— 原始文件 —
____________________

Action Dispatch SSL

當 config.force_ssl = true 時，此中間件會被加入到串列中，並傳遞在 config.ssl_options 中設定的選項。它執行三個工作來強化 HTTP 要求的安全性

1. TLS 轉址：將 http:// 要求永久轉址到有著相同 URL 主機、路徑等的 https://。預設啟用。設定 config.ssl_options 來修改目的地 URL

   config.ssl_options = { redirect: { host: "secure.widgets.com", port: 8080 }`
   

   或設定 redirect: false 來停用轉址。

   要求可以使用 exclude 來選擇不轉址

   config.ssl_options = { redirect: { exclude: -> request { request.path == "/up" } } }
   

   Cookies 對於被排出的要求不會被標記為安全。

   當透過終止 SSL 的負載平衡器進行代理時，轉發的請求對於應用程式來說看起來會像是 HTTP 而不是 HTTPS。這會使轉址和 Cookie 安全性鎖定 HTTP 而不是 HTTPS。若要讓伺服器假設代理已經終止 SSL，而且要求實際上是 HTTPS，請將 config.assume_ssl 設定為 true

   config.assume_ssl = true
   

2. 安全 Cookie：設定 Cookie 的 secure 標記來告訴瀏覽器它們不得與 http:// 請求一起傳送。預設啟用。使用 secure_cookies: false 設定 config.ssl_options 來停用此功能。

3. HTTP 嚴格傳輸安全 (HSTS)：告訴瀏覽器將此網站記為僅 TLS，並自動轉址非 TLS 要求。預設啟用。使用 hsts: false 設定 config.ssl_options 來停用。

   使用 hsts: { ... } 設定 config.ssl_options 來設定 HSTS

   • expires：這些設定將持續多久，單位為秒。資格符合瀏覽器預載清單的最小時間要求為 1 年。預設為 2 年 (建議)。

   • subdomains：設定為 true 來告訴瀏覽器對所有子網域套用這些設定。這可以保護你的 Cookie 不會被子網域上一個有漏洞的網站攔截。預設為 true。

   • preload：宣傳這個網站可以包含在瀏覽器的預載 HSTS 清單中。HSTS 會在每次造訪時保護你的網站，但第一次造訪除外，因為它尚未看到你的 HSTS 標頭。為了彌補這個漏洞，瀏覽器供應商會包含一個已內建 HSTS 啟用網站的清單。前往 hstspreload.org 來提交申請將你的網站包含在內。預設為 false。

   若要關閉 HSTS，僅省去標頭是不夠的。瀏覽器會記住原始的 HSTS 指令，直到它過期。改為使用標頭來告訴瀏覽器立即讓 HSTS 過期。設定 hsts: false 等於設定 hsts: { expires: 0 }。

____________________

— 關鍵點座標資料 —
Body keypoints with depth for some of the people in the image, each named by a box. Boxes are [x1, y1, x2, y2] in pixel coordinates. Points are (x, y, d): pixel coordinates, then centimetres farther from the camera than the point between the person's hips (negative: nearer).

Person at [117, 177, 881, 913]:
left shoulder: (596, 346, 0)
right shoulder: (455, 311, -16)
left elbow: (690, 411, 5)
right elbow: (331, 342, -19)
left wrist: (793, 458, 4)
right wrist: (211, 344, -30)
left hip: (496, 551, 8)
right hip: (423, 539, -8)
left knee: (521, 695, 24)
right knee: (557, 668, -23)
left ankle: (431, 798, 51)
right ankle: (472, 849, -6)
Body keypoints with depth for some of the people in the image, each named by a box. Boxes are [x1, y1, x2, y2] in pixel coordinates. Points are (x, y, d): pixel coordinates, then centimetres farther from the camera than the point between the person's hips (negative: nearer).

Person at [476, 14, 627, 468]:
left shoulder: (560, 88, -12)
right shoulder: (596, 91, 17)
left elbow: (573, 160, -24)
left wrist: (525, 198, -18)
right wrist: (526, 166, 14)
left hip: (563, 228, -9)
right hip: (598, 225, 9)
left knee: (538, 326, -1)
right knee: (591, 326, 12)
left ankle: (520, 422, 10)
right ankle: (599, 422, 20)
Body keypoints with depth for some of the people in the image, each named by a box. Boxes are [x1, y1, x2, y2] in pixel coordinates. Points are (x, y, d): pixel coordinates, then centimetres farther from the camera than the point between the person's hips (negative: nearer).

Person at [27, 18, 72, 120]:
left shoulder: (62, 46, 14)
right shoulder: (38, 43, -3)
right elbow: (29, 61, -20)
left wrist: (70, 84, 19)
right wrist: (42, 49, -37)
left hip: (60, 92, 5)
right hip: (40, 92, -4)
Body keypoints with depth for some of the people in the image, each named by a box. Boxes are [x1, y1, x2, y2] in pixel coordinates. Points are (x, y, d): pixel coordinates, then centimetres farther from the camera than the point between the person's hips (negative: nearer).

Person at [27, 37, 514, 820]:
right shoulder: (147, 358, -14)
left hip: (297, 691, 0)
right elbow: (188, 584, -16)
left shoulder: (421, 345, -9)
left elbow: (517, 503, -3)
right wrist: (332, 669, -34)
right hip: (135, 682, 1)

____________________

— 練習題 —
a) 依據原始文件，HSTS 的 expires 設定預設為多久？
b) 請逐字列出原始文件中從「3. HTTP 嚴格傳輸安全」起至「Cookie 不會被子網域上一個有漏洞的網站攔截。預設為 true。」止的部分。
作答時只依據原始文件的內容。

— 練習解答 —
a) 預設為 2 年。

b)
3. HTTP 嚴格傳輸安全 (HSTS)：告訴瀏覽器將此網站記為僅 TLS，並自動轉址非 TLS 要求。預設啟用。使用 hsts: false 設定 config.ssl_options 來停用。

   使用 hsts: { ... } 設定 config.ssl_options 來設定 HSTS

   • expires：這些設定將持續多久，單位為秒。資格符合瀏覽器預載清單的最小時間要求為 1 年。預設為 2 年 (建議)。

   • subdomains：設定為 true 來告訴瀏覽器對所有子網域套用這些設定。這可以保護你的 Cookie 不會被子網域上一個有漏洞的網站攔截。預設為 true。